Haggard performs “A Place to Fall Apart” alongside fellow country icon Janie Fricke, with The Strangers providing backing. It’s a tearjerker of a breakup ballad, with Haggard and Fricke singing the hows and whys of a broken relationship.

“Big City” – Big City (1981)

If you’re seeking some company in your distaste for city life, go no farther than Haggard’s rendition of “Big City,” which he sang with such scorn and sincerity.

“That’s the Way Love Goes” – That’s the Way Love Goes (1983)

Turning to one of Haggard’s lighter songs, “That’s the Way Love Goes,” the country singer begins by talking of good things like luck and love. The song was originally performed by Johnny Rodriguez a decade ago, in 1973.

“Yesterday’s Wine” – A Taste of Yesterday’s Wine (1982)

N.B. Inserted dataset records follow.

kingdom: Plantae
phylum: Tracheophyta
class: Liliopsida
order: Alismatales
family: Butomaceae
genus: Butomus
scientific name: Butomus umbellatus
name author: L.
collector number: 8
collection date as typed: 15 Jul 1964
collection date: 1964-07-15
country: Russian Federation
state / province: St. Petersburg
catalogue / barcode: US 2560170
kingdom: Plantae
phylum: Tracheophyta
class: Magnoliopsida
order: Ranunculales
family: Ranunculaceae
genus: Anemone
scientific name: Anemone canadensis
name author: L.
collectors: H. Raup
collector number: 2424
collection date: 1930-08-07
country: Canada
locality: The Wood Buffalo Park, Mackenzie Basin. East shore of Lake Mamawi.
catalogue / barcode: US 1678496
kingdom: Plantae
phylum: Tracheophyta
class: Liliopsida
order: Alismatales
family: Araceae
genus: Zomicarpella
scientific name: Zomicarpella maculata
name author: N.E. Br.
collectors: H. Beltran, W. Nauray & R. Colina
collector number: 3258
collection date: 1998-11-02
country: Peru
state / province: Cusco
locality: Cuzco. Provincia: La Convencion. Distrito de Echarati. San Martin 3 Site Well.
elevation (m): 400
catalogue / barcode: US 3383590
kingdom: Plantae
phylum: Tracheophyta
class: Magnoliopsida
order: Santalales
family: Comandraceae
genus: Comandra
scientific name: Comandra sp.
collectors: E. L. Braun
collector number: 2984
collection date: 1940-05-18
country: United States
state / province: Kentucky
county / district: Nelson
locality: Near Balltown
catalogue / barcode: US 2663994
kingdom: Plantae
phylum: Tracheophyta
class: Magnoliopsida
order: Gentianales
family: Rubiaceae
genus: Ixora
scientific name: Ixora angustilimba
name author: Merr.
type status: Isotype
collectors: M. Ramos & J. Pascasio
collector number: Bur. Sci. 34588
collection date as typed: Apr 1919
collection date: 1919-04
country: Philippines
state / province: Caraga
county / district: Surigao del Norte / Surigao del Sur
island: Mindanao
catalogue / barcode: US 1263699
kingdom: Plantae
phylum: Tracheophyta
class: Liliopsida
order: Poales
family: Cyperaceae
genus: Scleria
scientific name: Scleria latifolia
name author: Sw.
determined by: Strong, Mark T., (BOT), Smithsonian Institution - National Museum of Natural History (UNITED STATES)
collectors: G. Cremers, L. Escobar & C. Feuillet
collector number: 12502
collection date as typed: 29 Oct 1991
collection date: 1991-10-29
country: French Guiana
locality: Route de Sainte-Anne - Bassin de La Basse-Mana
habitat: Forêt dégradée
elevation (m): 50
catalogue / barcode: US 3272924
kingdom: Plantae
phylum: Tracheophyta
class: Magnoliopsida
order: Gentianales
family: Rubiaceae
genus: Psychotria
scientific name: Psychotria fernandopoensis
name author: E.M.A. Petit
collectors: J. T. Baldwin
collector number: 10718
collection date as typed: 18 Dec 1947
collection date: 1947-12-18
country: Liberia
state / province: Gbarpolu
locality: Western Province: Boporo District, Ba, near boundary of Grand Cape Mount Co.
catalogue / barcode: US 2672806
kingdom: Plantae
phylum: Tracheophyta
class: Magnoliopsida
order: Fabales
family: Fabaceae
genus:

Willie Nelson wrote and performed “Yesterday’s Wine” first, but it was with Haggard and George Jones’ version that the song became prominently recognized on radio stations. The song was a perfect match for the two vocalists, who were often singled out as two of the best interpreters of true country music and had both faced numerous personal struggles throughout their separate careers.

“Pancho and Lefty” Pancho and Lefty (1983)

“Pancho and Lefty,” originally written by country legend Townes Van Zandt, was recorded by Haggard along with Willie Nelson for their 1983 duet album with the same name. The ballad was a No. 1 success for the two, carrying the story of a country fugitive.